Key details from the meeting: - Equipment vote: Directors voted to recommend a straight cash purchase of the vehicles and equipment by the City of Ukiah. The city staff said a straight purchase is the "cleanest way to go" and could be on the council agenda within weeks. The board recorded the motion and a second and adopted the purchase.

- Building term sheet: City staff outlined a five-year lease-purchase structure presented as an option for the office building: a principal near $499,999 (appraisal required), an illustrative 4% interest rate, and a bargain purchase of $1 at the end of year five.

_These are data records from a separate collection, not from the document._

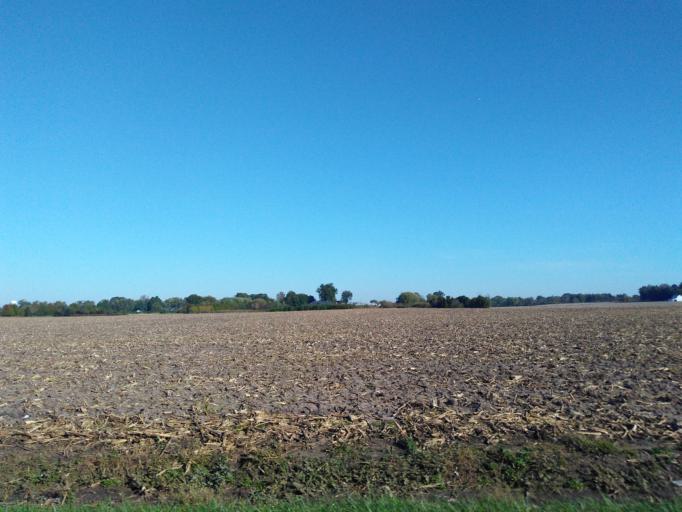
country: US
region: Illinois
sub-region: Madison County
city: Troy
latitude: 38.7176
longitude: -89.8959
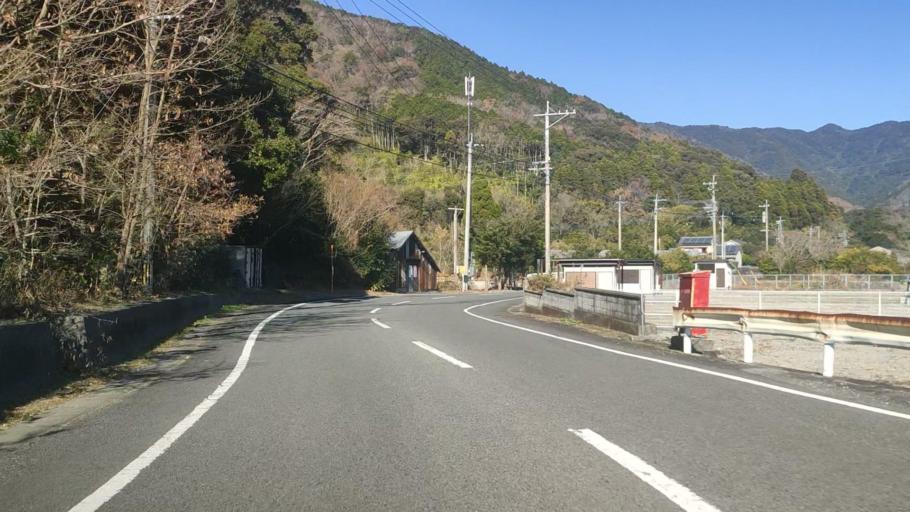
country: JP
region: Oita
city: Saiki
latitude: 32.8006
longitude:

Dan, the City finance director, described that structure and emphasized the city would be responsible for maintenance and repairs during the lease even though title would remain with the district until the bargain purchase was exercised.

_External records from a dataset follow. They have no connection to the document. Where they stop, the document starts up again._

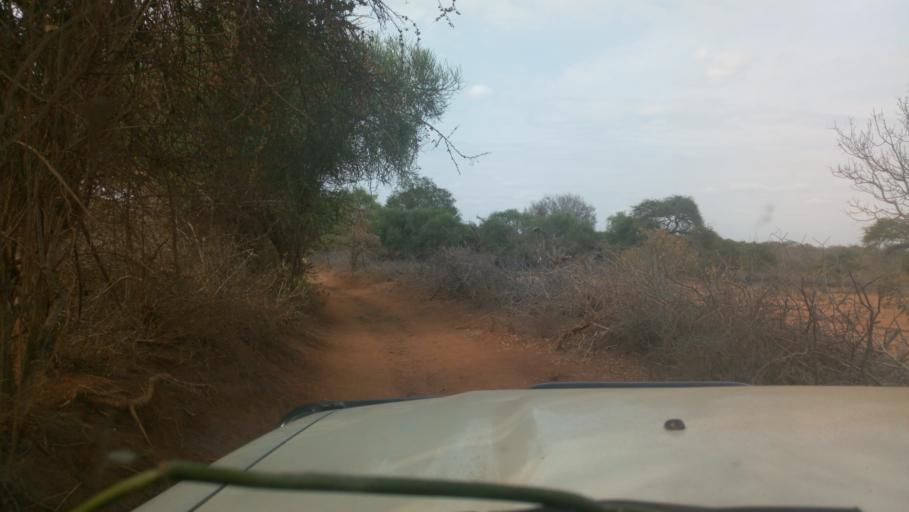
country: KE
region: Kitui
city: Kitui
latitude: -1.6338
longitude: 37.9265
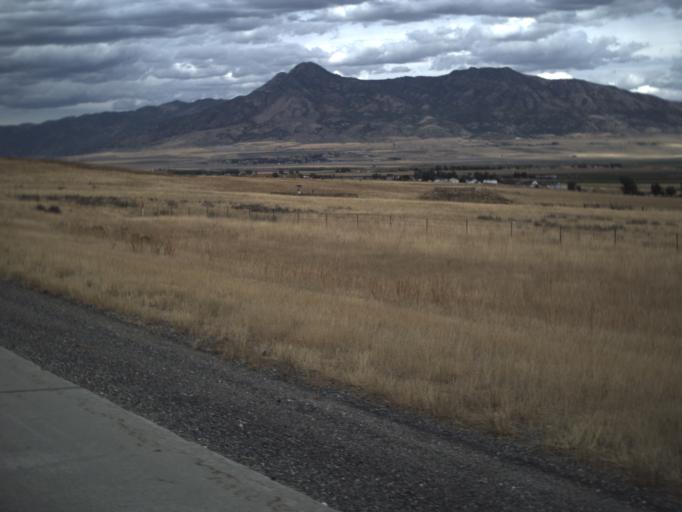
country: US
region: Utah
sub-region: Box Elder County
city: Garland
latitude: 41.7860
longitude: -112.1713
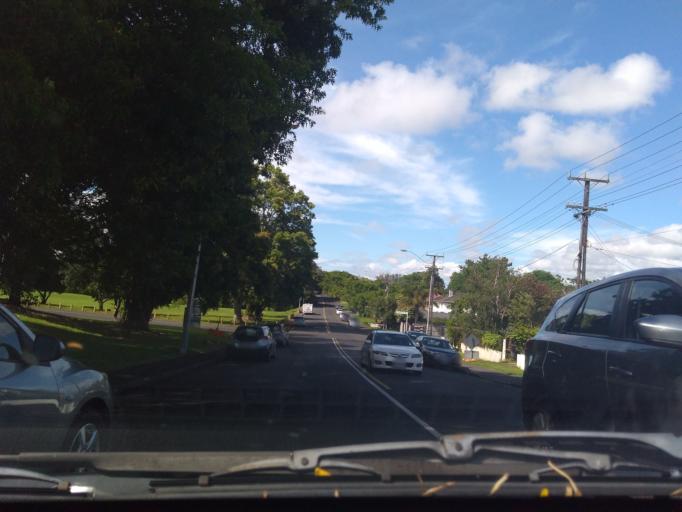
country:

- Rate study and projected increases: Hildebrand presented a financial-plan-style study (the board is not changing rate design) that targets reserve policies similar to prior guidance: a 25% operating reserve (roughly three months of operations) and a capital reserve to smooth volatile capital spending. The consultant modeled a baseline that requires significant near-term increases to avoid dropping below reserve targets: examples shown included two consecutive years of 20% increases, then two years at 12%, then 5% thereafter (a cumulative, long-run percent change approaching the plan's modeled endpoint). He also modeled alternatives. If the district realized a one-time infusion of about $700,000 from asset sales (equipment plus building), the board could adopt smaller, steadier increases (roughly 12% yearly in modeled scenarios) and avoid the most severe front-loaded hikes.

- Board concerns and contingencies: Directors repeatedly cautioned against relying on sale proceeds that might not materialize quickly. Several directors said they preferred an outright sale that would speed receipt of cash for rate smoothing; others favored protections that would accelerate bargain-purchase obligations if annexation or dissolution occurred. Staff said equipment proceeds could be available by December; building proceeds depend on market timing. Dan stressed that while the city currently manages Willow's cash on its books, those funds remain Willow funds and must be used for the benefit of Willow ratepayers unless the district is legally dissolved or annexed.

Votes at a glance: - Urgent agenda item (Performance Pump quote for a VFD drive) — motion to add: moved by Director Hildreth; seconded by Director Gordon; outcome: approved (unanimous). This item was added to new business as agenda item 3. - Equipment/vehicles purchase by City of Ukiah — motion for straight purchase: moved by Director Hildreth; seconded by Director Gordon; outcome: approved (recorded as adopted by board vote). - Recommendation of the financial plan (modified at tonight27s meeting) to the UVWA executive committee — motion to recommend: moved by Director Gordon; seconded by Director Hildreth; outcome: approved; board instructed staff to present the revised plan to the UVWA executive committee on Nov. 6.

What the board did not decide: The district did not finalize a sale of the office building. That term sheet remains a negotiation point; directors directed staff and the city to refine terms and pursue appraisal and drafting of purchase documents. The board also reserved its right to solicit an independent auditor for future years but discussed transitioning to the city's auditor for 2026 for continuity as accounting fully moves onto the city's platform.

Context and next steps: Staff said the city took over district billing and many administrative functions July 1; quarterly financial statements for Willow are expected for the board's November meeting. Hildebrand said the plan seeks to keep the district above reserve targets and to fund an increased capital program (model average roughly $226,000/year in nominal dollars). If the board and the UVWA executive committee approve the schedule, the consultant recommended mailing Proposition 218 notices by mid-November, holding the public hearing in early February, and implementing the first rate adjustment in March (with subsequent adjustments timed to the fiscal year start).